Tesla is spending more than expected because it is presently in a new investment phase. Whether it is to expand production capacity, or iterate new technology like autonomous driving and AI, significant capital investment is typically required. For example, its upcoming factory in Mexico has a planned annual capacity of 1 million units and will start production in 2025, but it requires an investment of USD 5 billion. Tesla must inevitably outlay a significant amount to construct the facility before it can resolve the issues at hand.

In addition, substantial investments are being made in new technology. Specific to AI, Tesla’s new generation of vehicle platforms will require utilizing large models that will create a huge demand for computing power. Tesla has already purchased 10,000 H100 processing units to meet this demand. The initial price for each H100 unit was USD 33,000, and the secondhand market price has risen beyond and into the range of USD 40,000–50,000. Using the initial price as a point of reference, the total cost already amounts to USD 330 million, excluding the energy costs required.

As AI continues to advance at a rapid rate, Tesla likely views the utilization of large models as necessary and is aggressively investing to expedite this development. The company is anticipated to purchase more H100 units in due course. According to GPU Utils, Inflection AI, a newly established company, has purchased 22,000 units.
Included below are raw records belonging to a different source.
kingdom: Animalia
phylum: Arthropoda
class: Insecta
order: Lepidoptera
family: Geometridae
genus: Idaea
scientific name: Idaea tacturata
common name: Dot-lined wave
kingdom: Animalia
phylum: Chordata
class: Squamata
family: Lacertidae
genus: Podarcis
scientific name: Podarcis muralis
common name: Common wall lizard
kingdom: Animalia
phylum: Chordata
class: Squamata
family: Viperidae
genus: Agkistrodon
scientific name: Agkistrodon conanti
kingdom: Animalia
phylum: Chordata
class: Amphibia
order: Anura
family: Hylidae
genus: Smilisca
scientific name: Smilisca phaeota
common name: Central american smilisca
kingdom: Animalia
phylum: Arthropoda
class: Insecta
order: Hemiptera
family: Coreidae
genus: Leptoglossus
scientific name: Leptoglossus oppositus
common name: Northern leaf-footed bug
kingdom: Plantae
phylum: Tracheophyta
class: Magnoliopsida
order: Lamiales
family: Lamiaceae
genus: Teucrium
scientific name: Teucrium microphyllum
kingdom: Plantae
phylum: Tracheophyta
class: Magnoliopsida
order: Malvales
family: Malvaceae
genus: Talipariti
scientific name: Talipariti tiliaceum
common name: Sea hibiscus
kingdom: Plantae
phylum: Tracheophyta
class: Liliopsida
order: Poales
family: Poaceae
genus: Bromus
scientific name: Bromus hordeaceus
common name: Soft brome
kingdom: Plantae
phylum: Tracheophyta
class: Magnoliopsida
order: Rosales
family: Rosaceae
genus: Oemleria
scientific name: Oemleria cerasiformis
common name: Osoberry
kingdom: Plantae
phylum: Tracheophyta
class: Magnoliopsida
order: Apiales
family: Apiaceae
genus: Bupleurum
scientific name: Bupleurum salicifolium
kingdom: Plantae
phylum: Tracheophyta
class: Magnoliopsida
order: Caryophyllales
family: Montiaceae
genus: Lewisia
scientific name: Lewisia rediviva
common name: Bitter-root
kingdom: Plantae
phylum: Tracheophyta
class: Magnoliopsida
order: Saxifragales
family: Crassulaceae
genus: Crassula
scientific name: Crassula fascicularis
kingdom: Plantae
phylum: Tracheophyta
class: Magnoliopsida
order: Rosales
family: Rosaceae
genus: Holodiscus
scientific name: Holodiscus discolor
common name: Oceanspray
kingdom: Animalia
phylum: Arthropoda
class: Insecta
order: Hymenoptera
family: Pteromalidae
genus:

Larger and more financially robust entities, such as Meta, may purchase 100,000 of them or even more.

Autonomous driving is also a field that Tesla will want to conquer as it determines whether a company is perceived as a high-tech enterprise or an automotive manufacturer. According to Morgan Stanley, Tesla’s revenue from its network services business, primarily comprising self-driving and in-car entertainment services, is projected to constitute a substantial portion of its EBITDA by 2030 and the majority by 2040.

Tesla’s progress in the area of autonomous driving will hinge on the supercomputing power of Tesla Dojo and the development of its D1 chip, which Tesla Dojo utilizes. Extensive investments in this area have increased Tesla’s capital expenditure by USD 1 billion in 2024 alone, and this will eventually reflect in its R&D and amortization expenses.

Tesla is entering a phase of high investment, and low output. While it is seemingly counterintuitive to the average observer, Tesla is aggressively betting on the future, making significant near-term commitments to set itself up for success in the times ahead.